6. Limitations, misconceptions, and open problems
Several limitations are explicit or strongly implied in the OSSDM paper. First, lower-order OSSDM performs weakly in multipath fading relative to OFDM because it lacks OFDM-style frequency diversity; only high-order OSSDM partially compensates through coefficient spreading and redundancy (Hello et al., 10 Feb 2026). Second, the paper motivates semantic significance and controlled degradation extensively but does not provide an explicit semantic-importance allocation rule, a formal semantic weighting variable, or a closed-form resource-allocation law (Hello et al., 10 Feb 2026).
Third, the optimization framework is end-to-end neural training rather than an explicit constrained optimization over power, basis sparsity, RF-chain variables, or semantic pruning.
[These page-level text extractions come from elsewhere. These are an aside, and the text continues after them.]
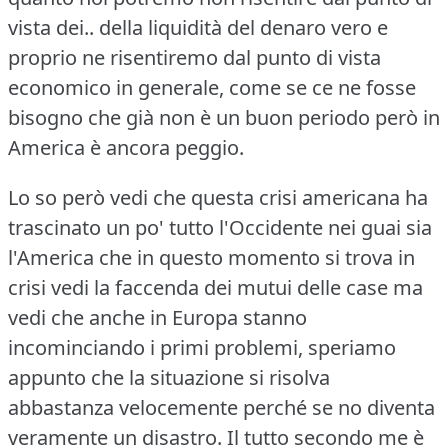
vista dei.. della liquidità del denaro vero e
proprio ne risentiremo dal punto di vista
economico in generale, come se ce ne fosse
bisogno che già non è un buon periodo però in
America è ancora peggio.
Lo so però vedi che questa crisi americana ha
trascinato un po' tutto l'Occidente nei guai sia
l'America che in questo momento si trova in
crisi vedi la faccenda dei mutui delle case ma
vedi che anche in Europa stanno
incominciando i primi problemi, speriamo
appunto che la situazione si risolva
abbastanza velocemente perché se no diventa
veramente un disastro.
Il tutto secondo me è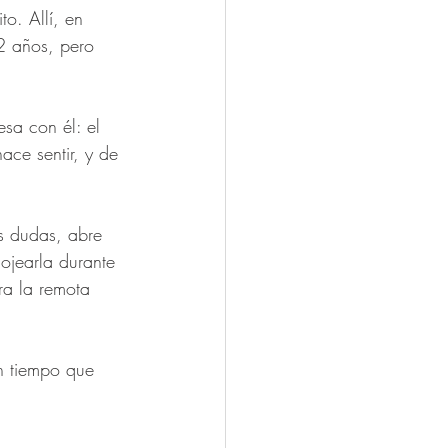
to. Allí, en 
2 años, pero 
sa con él: el 
ace sentir, y de 
as dudas, abre 
ojearla durante 
ra la remota 
Un tiempo que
There is no KKT analysis, no alternating optimization derivation, and no formal theorem/proposition/proof structure (Hello et al., 10 Feb 2026). Fourth, the evaluation scope is narrow: knowledge graph transmission under a specific semantic architecture, with no MIMO, RIS, ISAC, sensing coexistence, or hardware demonstration (Hello et al., 10 Feb 2026).
These points clarify two common misunderstandings. OSSDM is not, on the available evidence, a complete replacement for OFDM in general fading environments; its advantages are strongest in semantic fidelity and E-SSE under the studied settings, especially AWGN and low-SNR high-order cases, not uniformly across all channels (Hello et al., 10 Feb 2026). Nor does “orthogonal semantic sequency” mean that semantic importance has been explicitly decomposed into orthogonal resource layers. In the present formulation, orthogonality belongs to the Walsh basis, while semantic saliency is learned implicitly through the end-to-end model (Hello et al., 10 Feb 2026).
The open directions stated or implied by the literature are correspondingly concrete. The OSSDM paper points toward semantic waveform co-design, hardware-aware semantic communications, AI-native PHY, extensions to MIMO, RIS, and ISAC, better fading robustness, and explicit semantic resource allocation (Hello et al., 10 Feb 2026). Related sequency-domain work suggests that low-complexity channel estimation, structured equalization, and transform-domain receiver design remain central if OSSDM is to evolve beyond proof-of-concept semantic waveform synthesis (Thaj et al., 2021, Han et al., 2019). A plausible implication is that the next phase of OSSDM research will require integrating its semantic waveform layer with more explicit channel-robust receiver architectures and more formal notions of semantic orthogonality.